The Shinkansen (translation: new trunk line) is the name of Japan's sophisticated, high-speed, mass-transit series of electric trains. Between its introduction and today, it has carried over 10 billion passengers across the country in comfort, safety and most notably at incredibly high speed. In fact, the current series of Shinkansen achieve up to 320 km/h on their daily routes. The Shinkansen is both an exiting way to explore Japan as well as a great opportunity to experience what is irrefutably mankind's most advanced and efficient forms of mass transportation.
[Mount Fuji viewed from the Shinkansen]
The Shinkansen program began ambitiously. One goal from the outset was to impress the visiting nations of the world during the 1964 Tokyo Olympics. Its debut was a harbinger to its future of unrivaled punctuality as the train was introduced on the first of October in 1964...ten days before the start of the games. However, this wouldn't have been possible without the contributions of many brilliant people including Tadanao Miki (the aircraft designer who envisioned the train's sleek body) and Tadashi Matsudaira. Matsudaira was the engineer who ingeniously solved the high speed train's stability issues. Before the Shinkansen, trains would suffer from what's referred to as "hunting motion". The hunting motion is the horizontal motion of the trains wheels between the rails. He solved the problem by designing a combination spring that utilized both an air suspension (to control vertical oscillations) and coil springs which controlled horizontal movements. This breakthrough, along with fastidious maintenance, provided the means to create the revolutionary mass-transit system that the country continues to enjoy today. The Shinkansen is also an unparalleled system of safe transport. In over fifty years there hasn't been a fatality to a passenger on the train and their efficiency has set the world standard.

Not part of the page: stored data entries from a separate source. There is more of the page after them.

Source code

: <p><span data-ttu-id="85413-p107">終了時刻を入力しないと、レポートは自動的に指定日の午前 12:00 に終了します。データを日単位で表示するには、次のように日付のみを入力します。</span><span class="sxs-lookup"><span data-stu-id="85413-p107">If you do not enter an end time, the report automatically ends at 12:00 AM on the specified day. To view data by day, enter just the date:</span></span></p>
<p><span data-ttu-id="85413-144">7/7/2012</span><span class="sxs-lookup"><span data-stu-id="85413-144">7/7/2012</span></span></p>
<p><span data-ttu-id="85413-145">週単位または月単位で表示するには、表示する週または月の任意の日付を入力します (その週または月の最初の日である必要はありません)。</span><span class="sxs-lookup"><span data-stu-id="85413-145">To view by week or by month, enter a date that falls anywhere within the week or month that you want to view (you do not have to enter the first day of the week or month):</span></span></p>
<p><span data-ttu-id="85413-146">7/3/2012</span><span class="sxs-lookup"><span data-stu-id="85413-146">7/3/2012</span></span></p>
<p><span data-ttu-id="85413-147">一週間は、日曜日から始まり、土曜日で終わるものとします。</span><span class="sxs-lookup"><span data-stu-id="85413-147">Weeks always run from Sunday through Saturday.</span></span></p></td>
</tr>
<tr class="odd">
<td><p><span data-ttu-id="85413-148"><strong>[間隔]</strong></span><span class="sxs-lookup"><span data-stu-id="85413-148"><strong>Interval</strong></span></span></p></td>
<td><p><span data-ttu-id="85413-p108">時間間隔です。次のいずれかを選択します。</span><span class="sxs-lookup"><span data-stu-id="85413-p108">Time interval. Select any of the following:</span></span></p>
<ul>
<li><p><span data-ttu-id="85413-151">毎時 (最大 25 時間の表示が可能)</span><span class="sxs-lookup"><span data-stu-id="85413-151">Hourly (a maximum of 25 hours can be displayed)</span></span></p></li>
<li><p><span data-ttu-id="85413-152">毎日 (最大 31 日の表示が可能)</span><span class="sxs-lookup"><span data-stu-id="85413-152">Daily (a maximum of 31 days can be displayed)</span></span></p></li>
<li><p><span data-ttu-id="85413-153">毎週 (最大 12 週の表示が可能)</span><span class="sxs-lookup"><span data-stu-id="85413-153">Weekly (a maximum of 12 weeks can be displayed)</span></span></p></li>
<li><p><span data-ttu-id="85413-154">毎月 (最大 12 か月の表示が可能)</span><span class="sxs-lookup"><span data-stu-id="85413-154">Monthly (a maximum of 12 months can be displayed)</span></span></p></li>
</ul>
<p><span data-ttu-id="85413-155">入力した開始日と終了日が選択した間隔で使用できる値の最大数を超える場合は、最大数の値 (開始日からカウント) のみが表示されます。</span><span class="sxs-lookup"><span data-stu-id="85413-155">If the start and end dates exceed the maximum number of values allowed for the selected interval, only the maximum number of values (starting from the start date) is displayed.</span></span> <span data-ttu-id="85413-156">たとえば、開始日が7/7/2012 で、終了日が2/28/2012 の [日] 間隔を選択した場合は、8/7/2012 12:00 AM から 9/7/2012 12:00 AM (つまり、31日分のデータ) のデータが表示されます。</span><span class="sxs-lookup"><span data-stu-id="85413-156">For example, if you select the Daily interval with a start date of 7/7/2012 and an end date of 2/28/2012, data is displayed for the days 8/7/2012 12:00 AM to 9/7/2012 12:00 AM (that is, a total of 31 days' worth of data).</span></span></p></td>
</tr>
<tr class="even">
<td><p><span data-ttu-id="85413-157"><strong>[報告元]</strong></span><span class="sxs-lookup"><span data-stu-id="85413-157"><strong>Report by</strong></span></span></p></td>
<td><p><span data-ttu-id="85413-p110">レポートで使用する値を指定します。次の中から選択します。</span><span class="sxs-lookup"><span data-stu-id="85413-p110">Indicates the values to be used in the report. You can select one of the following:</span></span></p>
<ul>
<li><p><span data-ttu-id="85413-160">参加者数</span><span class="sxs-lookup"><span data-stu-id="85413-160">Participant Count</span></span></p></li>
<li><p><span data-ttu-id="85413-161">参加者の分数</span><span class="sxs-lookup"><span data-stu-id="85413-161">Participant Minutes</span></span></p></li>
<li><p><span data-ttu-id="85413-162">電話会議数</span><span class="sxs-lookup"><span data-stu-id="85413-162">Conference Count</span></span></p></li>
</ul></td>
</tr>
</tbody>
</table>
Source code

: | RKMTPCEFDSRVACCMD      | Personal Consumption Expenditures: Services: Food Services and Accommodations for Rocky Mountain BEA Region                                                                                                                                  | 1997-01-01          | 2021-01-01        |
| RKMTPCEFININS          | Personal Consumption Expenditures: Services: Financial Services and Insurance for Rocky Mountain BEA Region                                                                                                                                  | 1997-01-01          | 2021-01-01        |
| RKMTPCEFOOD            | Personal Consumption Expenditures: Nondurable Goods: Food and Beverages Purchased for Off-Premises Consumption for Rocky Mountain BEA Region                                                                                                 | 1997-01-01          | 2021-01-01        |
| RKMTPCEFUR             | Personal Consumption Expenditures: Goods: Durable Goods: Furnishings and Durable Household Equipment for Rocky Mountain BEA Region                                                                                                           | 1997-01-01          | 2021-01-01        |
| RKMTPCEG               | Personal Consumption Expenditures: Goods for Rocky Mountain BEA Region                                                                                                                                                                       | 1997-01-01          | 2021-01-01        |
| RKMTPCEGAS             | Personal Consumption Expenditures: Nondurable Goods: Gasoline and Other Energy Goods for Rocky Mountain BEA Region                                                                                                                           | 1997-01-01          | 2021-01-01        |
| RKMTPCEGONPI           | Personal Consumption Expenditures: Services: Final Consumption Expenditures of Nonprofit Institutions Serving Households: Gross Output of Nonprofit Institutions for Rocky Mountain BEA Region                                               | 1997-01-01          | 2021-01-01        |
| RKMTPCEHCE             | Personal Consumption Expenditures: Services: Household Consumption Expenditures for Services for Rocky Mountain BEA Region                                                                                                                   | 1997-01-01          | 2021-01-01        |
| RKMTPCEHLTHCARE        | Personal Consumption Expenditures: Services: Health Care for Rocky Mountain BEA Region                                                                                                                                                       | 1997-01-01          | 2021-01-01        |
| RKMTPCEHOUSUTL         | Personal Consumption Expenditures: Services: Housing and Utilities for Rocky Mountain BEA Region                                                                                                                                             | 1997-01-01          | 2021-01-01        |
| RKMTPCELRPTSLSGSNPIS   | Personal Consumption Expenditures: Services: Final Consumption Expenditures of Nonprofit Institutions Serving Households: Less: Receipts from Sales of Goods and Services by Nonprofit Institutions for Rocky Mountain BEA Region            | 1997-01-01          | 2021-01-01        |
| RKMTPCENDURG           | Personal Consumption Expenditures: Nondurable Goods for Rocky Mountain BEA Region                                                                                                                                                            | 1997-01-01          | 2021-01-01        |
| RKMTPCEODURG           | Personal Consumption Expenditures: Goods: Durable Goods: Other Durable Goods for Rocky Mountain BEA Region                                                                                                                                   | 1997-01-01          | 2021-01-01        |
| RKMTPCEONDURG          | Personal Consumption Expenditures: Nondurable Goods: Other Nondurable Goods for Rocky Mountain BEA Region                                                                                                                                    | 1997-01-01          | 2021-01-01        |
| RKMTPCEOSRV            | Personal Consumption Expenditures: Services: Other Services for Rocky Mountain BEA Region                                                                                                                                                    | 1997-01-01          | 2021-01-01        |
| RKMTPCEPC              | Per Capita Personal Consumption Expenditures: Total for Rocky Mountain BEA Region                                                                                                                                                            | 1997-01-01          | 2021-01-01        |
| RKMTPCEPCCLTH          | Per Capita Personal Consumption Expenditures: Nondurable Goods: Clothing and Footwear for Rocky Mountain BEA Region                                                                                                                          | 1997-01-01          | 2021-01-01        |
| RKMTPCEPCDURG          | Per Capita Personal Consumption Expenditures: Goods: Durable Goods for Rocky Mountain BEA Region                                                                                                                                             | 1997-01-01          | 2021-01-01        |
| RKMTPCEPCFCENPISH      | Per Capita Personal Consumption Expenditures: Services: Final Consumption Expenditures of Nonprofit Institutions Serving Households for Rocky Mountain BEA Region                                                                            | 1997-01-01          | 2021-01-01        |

[A photo of the Shinkansen's aircraft-like interior]
[Photo of the interior and an advertisement inside a Shinkansen train]
The experience of riding the Shinkansen is unlike any other train service in the world. Expect the trains to be exactly on schedule. In fact, the annual average for tardy Shinkansen trains is 54 seconds. There is ample storage space either above passenger seating or between the rail cars for luggage. Restrooms and even designated smoking areas are standard fare. Depending on the trip, meals are provided, however it's best to purchase a meal in a train station or outside location as the on-train options are limited. A window seat will enable the opportunity to view the scenery and the ride is quiet enough to enjoy a book or media (with headphones). Proper passenger etiquette dictates being considerate to other riders and any form of obtrusive noise or behavior is prohibited.
[A landscape view from inside the Shinkansen]
When using the Shinkansen it's important to closely observe the arrival and departure times as they are key to the train's efficiency. If necessary, allow an additional allotment of time to navigate the stations and consider time spent finding the optimum route and/or asking for assistance. Each station has offices dedicated to providing customers with tickets and route information/times/etc. If eligible, purchase a JR (Japan Rail) Pass in advance*. The cost varies, but they are available in seven, fourteen and twenty-one day intervals. Depending on one's itinerary, this can be more cost effective than purchasing each trip individually. Also consider the other options as well. Other options include local or rapid transit trains, buses and even flights. Train tickets can always be purchased individually, but a JR Pass offers the flexibility of utilizing numerous trains and even some buses**.
Enjoy the elegance of the technologically fascinating Shinkansen trains while visiting Japan. The future holds even greater potential as evident by the (now testing) Limear Chou Maglev train. Magnetic levitation will indeed be the next evolution of Japan's Shinkansen. Currently, the Linear Chou Maglev train is reaching speeds of up to 500 km/h and can be viewed by visitors at its testing facility in Yamanashi prefecture. It will undoubtedly continue Japan's long and continued story of excellence in mobility.
*Eligibility and current pricing for the JR Pass can be found atwww.japanrailpass.net/
**The JR Pass excludes the Nozomi and Mizuho trains.